**課題の目的**
以下のすべてのエントリの行を一字一句変えずに返してください。画像は含めないこと。

**提供資料**
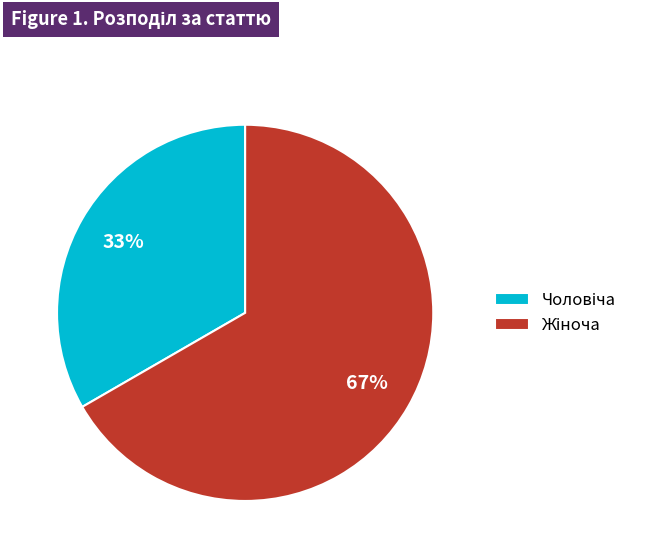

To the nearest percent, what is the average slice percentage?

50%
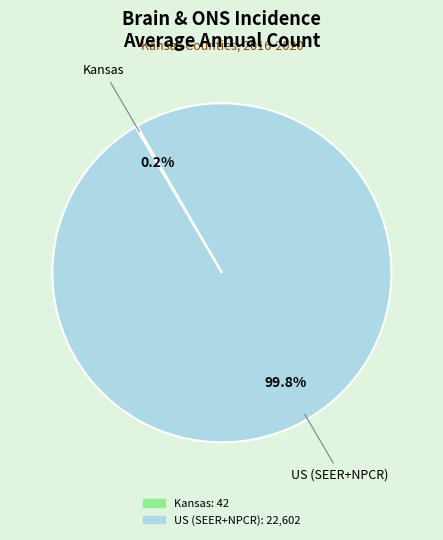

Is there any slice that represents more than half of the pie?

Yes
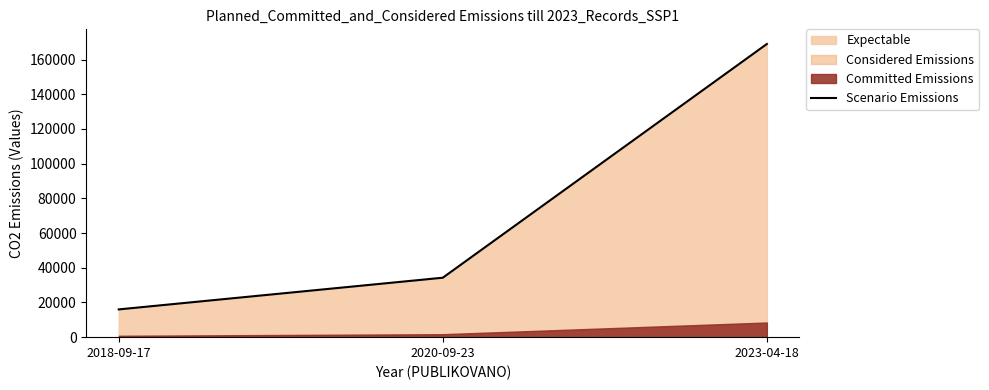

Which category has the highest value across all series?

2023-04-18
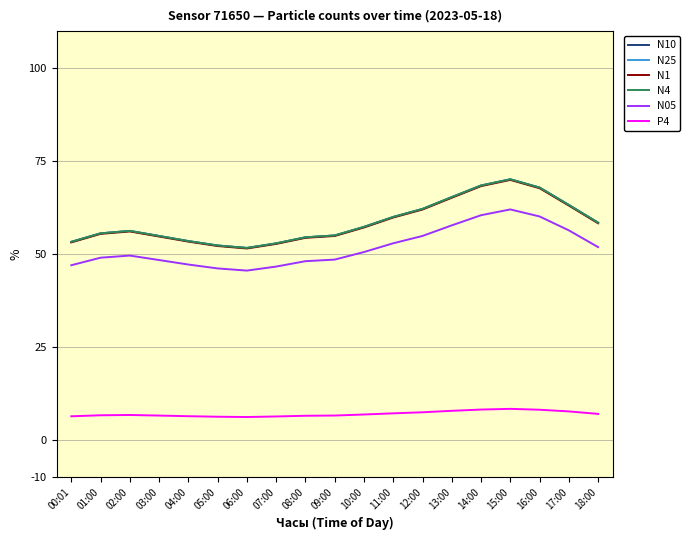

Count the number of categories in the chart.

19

**問題の解答**
To the nearest percent, what is the average slice percentage?

50%

Is there any slice that represents more than half of the pie?

Yes

Which category has the highest value across all series?

2023-04-18

Count the number of categories in the chart.

19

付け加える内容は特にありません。